相比“帮我写咖啡文案”,这个命令明显更具体,输出质量也会更高。
十五、综合评分与结论
综合多个维度,本次测评结果如下:
| 测评项目 | 综合评分 |
|---|---|
| 中文写作能力 | 8.3/10 |
| 逻辑推理能力 | 8.4/10 |
| 代码生成能力 | 8.4/10 |
| 信息总结能力 | 8.4/10 |
| 翻译与润色能力 | 8.8/10 |
| 角色扮演能力 | 8.4/10 |
| 复杂指令遵循能力 | 8.1/10 |
| 长文本处理能力 | 8.3/10 |
总体来看,ChatGPT 是一款非常成熟的通用型 AI 助手。
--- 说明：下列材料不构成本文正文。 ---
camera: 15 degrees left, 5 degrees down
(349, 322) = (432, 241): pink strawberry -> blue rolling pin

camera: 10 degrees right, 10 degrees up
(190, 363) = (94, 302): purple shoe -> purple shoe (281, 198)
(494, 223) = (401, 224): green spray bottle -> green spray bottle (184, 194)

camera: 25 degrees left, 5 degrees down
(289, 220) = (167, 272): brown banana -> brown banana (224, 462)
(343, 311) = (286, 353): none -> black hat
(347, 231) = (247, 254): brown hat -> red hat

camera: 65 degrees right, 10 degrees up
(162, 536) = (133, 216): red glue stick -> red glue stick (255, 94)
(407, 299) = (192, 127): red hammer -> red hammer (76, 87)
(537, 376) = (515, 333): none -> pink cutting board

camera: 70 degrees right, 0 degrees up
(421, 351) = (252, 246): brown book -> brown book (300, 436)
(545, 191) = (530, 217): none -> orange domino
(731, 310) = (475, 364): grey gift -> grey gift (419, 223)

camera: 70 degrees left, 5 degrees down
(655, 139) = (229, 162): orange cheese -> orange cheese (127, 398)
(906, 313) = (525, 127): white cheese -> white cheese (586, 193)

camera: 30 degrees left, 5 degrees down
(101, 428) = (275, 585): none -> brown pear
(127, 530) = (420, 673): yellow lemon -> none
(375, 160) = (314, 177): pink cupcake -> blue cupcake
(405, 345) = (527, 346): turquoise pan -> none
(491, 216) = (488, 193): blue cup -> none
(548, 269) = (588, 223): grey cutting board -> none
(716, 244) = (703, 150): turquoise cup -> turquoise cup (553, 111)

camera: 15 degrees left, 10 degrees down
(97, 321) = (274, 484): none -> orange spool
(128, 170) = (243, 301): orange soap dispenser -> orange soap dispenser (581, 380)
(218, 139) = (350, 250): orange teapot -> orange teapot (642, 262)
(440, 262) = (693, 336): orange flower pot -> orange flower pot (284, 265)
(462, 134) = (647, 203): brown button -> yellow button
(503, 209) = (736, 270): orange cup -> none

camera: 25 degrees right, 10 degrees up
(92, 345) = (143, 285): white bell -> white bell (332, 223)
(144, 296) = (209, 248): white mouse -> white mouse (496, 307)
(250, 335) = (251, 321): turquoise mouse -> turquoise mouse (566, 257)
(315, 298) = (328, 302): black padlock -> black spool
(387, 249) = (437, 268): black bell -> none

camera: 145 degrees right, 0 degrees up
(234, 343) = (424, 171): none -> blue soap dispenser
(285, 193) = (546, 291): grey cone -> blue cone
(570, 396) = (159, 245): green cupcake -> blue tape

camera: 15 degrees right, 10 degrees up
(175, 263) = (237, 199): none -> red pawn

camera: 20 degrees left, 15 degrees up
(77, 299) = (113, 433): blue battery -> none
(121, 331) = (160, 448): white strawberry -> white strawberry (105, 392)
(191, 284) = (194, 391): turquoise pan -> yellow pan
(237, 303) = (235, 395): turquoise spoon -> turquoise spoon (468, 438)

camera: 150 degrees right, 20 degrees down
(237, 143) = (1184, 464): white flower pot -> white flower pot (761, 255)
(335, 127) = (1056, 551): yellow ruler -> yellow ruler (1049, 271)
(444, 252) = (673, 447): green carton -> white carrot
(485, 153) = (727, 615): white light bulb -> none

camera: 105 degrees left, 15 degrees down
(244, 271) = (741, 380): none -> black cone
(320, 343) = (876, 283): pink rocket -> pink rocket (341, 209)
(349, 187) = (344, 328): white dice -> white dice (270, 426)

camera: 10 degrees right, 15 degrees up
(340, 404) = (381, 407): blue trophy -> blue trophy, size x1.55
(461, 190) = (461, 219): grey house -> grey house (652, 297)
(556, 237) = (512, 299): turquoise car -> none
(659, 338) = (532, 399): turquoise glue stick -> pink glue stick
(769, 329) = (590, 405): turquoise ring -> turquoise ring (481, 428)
它最适合承担“初稿生成、结构整理、语言优化、思路扩展、学习辅助、代码辅助”等任务。对于提高效率、降低创作门槛、辅助决策,它具有明显价值。
但用户也需要清楚地认识到:ChatGPT 不是绝对正确的信息源,也不能替代专业判断。最合理的使用方式,是把它当作一名高效率的协作助手,而不是完全托管决策的权威专家。
一句话总结:
ChatGPT 的价值不在于替代人,而在于帮助人更快地完成思考、表达和执行。